* [PROBLEM REQUIREMENTS] Using the entries that follow, give the number of lines containing the string "place". Write nothing besides that number.

Stored items:

[Start of Attachment]

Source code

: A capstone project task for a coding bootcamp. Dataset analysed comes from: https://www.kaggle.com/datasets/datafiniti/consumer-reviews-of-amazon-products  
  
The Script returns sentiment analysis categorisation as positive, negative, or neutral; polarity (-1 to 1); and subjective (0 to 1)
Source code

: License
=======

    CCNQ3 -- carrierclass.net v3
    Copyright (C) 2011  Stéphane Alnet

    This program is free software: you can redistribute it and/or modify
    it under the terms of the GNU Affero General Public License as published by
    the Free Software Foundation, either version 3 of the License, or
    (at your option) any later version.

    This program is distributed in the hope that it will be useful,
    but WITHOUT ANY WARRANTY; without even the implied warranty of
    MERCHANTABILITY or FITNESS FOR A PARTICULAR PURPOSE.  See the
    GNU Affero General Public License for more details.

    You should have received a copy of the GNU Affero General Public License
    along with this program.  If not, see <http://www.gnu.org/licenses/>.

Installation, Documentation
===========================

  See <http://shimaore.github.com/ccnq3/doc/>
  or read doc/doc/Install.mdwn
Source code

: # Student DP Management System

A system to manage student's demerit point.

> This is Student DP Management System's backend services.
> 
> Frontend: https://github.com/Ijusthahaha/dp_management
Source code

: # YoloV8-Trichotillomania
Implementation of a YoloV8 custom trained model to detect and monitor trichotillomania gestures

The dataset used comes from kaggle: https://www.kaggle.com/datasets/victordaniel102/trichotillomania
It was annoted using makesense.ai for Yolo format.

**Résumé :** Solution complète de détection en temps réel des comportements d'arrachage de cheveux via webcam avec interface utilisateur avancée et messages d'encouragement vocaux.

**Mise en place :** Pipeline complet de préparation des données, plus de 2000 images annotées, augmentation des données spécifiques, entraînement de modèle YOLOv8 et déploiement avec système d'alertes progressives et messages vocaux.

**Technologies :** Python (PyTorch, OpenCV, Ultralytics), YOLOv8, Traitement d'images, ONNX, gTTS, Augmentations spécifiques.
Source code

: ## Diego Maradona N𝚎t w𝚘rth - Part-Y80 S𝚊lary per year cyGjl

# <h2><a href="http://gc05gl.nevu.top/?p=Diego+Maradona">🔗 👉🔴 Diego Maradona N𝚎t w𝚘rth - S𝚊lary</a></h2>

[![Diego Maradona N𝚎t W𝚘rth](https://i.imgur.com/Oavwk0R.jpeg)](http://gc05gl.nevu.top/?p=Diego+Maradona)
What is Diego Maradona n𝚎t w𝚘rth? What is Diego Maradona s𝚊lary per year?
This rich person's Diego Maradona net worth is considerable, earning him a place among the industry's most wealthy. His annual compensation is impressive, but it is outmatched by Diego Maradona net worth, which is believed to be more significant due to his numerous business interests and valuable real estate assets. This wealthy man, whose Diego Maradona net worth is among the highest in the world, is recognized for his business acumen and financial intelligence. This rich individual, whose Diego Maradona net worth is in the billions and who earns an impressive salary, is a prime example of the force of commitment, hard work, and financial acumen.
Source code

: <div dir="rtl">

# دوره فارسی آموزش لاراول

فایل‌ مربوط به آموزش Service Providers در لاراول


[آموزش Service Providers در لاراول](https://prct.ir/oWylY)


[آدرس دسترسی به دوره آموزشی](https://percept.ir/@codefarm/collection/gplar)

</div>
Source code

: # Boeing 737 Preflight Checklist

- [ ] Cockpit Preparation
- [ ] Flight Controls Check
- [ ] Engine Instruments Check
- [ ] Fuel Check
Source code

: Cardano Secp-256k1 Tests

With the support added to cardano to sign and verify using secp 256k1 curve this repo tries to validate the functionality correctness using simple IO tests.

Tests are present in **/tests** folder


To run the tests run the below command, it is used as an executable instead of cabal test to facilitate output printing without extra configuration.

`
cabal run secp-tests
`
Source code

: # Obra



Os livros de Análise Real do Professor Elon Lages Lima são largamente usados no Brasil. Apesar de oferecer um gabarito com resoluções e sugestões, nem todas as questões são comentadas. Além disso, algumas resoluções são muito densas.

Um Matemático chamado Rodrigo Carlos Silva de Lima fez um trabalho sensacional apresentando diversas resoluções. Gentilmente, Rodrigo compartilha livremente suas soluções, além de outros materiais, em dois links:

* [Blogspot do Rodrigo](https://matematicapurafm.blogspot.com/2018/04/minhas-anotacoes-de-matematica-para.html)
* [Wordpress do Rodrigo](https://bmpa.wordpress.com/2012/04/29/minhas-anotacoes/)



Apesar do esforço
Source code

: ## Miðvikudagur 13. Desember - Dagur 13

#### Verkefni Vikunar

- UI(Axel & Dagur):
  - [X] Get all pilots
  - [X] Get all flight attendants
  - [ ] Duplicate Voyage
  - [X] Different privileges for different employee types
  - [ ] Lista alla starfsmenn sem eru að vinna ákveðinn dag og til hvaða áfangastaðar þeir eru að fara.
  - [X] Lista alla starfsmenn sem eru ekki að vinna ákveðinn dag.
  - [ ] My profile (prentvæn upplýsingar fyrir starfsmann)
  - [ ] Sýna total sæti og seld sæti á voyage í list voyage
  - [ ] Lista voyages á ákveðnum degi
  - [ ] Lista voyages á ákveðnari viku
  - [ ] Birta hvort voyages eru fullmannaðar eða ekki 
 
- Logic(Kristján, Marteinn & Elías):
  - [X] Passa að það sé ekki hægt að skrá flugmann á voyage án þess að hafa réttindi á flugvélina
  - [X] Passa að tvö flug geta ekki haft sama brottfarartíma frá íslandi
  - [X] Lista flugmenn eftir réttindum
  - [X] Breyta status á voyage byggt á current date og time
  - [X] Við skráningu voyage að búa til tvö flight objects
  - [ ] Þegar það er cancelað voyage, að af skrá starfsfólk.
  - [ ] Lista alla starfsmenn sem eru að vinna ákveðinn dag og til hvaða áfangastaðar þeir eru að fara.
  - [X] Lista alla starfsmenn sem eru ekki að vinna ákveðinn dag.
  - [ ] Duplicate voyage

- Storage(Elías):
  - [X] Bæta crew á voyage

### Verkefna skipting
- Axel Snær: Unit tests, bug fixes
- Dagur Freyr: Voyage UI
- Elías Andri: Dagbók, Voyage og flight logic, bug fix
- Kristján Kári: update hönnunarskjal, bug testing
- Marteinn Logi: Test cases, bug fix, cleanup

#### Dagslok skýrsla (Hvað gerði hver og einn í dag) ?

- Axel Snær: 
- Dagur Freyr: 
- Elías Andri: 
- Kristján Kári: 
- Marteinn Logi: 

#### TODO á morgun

[End of Attachment]

* [RESULT OF THIS TASK] 2